Forschungsergebnisse zeigen, dass bei Menschen mit Heuschnupfen, die zuvor kein Asthma hatten, spezifische IgE-Antikörper im Serum anzeigen, dass ein erhöhtes Risiko für Gewitterasthma besteht.
Vorbeugung von Gewitterasthma
Gewitterasthma trat bisher in Deutschland nur selten auf. Da bei Allergiker:innen mitunter jedoch schwere Symptome entstehen können, bieten wir Menschen mit Heuschnupfen und allergischem Asthma Informationen wie sie sich schützen können:
- Ein Gewitter kann allergische Symptome während der Pollenflugsaison möglicherweise verstärken. Menschen mit einer Allergie wie Heuschnupfen oder allergischem Asthma können sich schützen, indem sie auf Gewitterwarnungen achten: Informationen zu einem bevorstehenden Gewitter bietet der Deutsche Wetterdienst, eine Übersicht über Pollenflugvorhersagen finden sie in unserer Infothek im Bereich Pollenflug-Informationen. Obwohl Symptome von Gewitterasthma selten sind und nicht bei jedem Gewitter auftreten, können Personen mit starkem allergischem Asthma oder Heuschnupfen vorbeugen, indem sie sich während eines Gewitters in geschlossenen Räumen aufhalten. Wenn sich ein Aufenthalt im Freien nicht vermeiden lässt, empfiehlt der Bundesverband der Pneumologen, die Atemwege zu schützen, indem Betroffene über ein Tuch durch die Nase einatmen und über den Mund ohne Tuch ausatmen.
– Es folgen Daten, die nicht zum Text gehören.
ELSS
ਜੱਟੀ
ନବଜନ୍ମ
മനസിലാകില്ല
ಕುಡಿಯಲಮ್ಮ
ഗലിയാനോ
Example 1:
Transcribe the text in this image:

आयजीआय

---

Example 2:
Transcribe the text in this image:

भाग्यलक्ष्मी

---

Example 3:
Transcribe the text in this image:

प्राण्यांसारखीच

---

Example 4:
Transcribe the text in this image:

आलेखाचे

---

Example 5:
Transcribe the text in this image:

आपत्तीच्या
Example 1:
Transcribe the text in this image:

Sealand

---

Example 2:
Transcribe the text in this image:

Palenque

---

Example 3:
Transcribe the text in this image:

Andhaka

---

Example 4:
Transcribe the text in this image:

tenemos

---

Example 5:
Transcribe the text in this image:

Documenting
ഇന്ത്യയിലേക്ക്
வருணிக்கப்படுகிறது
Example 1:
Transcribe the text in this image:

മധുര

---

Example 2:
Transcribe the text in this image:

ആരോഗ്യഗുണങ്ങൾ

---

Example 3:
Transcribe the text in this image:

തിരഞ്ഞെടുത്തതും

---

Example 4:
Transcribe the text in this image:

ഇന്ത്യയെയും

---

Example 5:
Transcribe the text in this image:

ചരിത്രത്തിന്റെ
- Eine spezifische Immuntherapie (SIT), (Hyposensibilisierung) kann langfristig vorbeugend vor Gewitterasthma schützen. Die SIT ist derzeit die einzige ursächlich wirksame Therapie bei Allergie. Sie lindert allergische Symptome oder lässt sie vollständig verschwinden.
- Besonders gefährdeten Asthma-Patienten:innen wird empfohlen, entsprechend der medizinischen Leitlinienempfehlungen vorbeugend inhalative Kortikosteroide (Kortisonspray) einzunehmen.
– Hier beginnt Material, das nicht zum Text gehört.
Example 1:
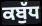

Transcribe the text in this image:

ਕਬੁੱਧ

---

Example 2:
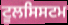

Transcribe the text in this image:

ਟੂਲਸਿਸਟਮ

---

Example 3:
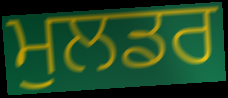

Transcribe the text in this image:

ਮੁਲਡਰ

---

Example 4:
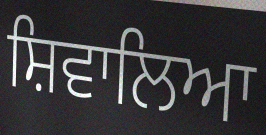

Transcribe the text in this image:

ਸ਼ਿਵਾਲਿਆ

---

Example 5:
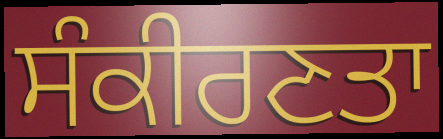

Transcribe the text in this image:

ਸੰਕੀਰਣਤਾ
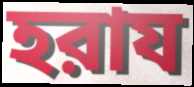
হরায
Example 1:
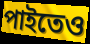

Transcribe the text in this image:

পাইতেও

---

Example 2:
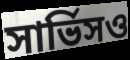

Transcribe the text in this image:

সার্ভিসও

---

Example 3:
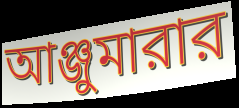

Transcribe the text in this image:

আঞ্জুমারার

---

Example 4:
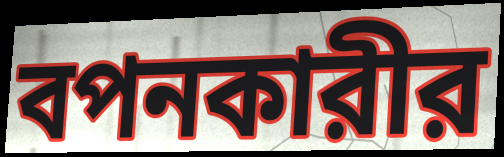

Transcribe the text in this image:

বপনকারীর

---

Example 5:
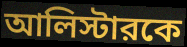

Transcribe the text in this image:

আলিস্টারকে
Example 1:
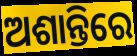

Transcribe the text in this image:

ଅଶାନ୍ତିରେ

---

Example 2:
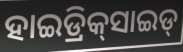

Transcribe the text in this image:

ହାଇଡ୍ରିକ୍‌ସାଇଡ୍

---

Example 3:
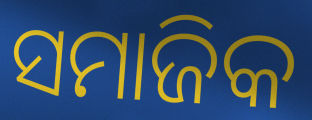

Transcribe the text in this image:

ସମାଜିକ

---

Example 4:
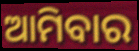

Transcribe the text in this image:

ଆମିବାର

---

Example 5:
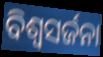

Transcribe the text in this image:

ବିଶ୍ଵସର୍ଜନା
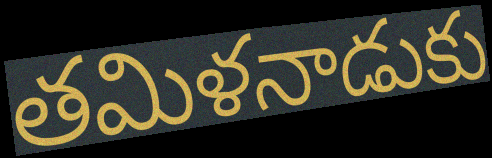
తమిళనాడుకు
Behandlung von Gewitterasthma
Wie bei jedem akuten Asthmaanfall empfiehlt die medizinische Leitlinie bronchienerweiternde Medikamente, sogenannte Bronchodilatoren. Sie befreien kurzfristig von Asthma-Symptomen und dienen als Bedarfsmedikamente bei akuten Beschwerden.
Quellen
Die hier aufgeführten Leitlinien und Aufsätze richten sich, so nicht ausdrücklich anders vermerkt, an Fachkreise. Ein Teil der hier angegebenen Aufsätze ist in englischer Sprache verfasst.
- Luschkova D et al.: Climate change and allergies. Allergo J Int 2022; 31:114-20 (Letzter Abruf: 29.01.2024)
- Buters J. et al.: Variation of the group 5 grass pollen allergen content of airborne pollen in relation to geographical location and time in season. In: J Allergy Clin Immunol 2015; 136(1):87-95 (Letzter Abruf: 29.01.2024)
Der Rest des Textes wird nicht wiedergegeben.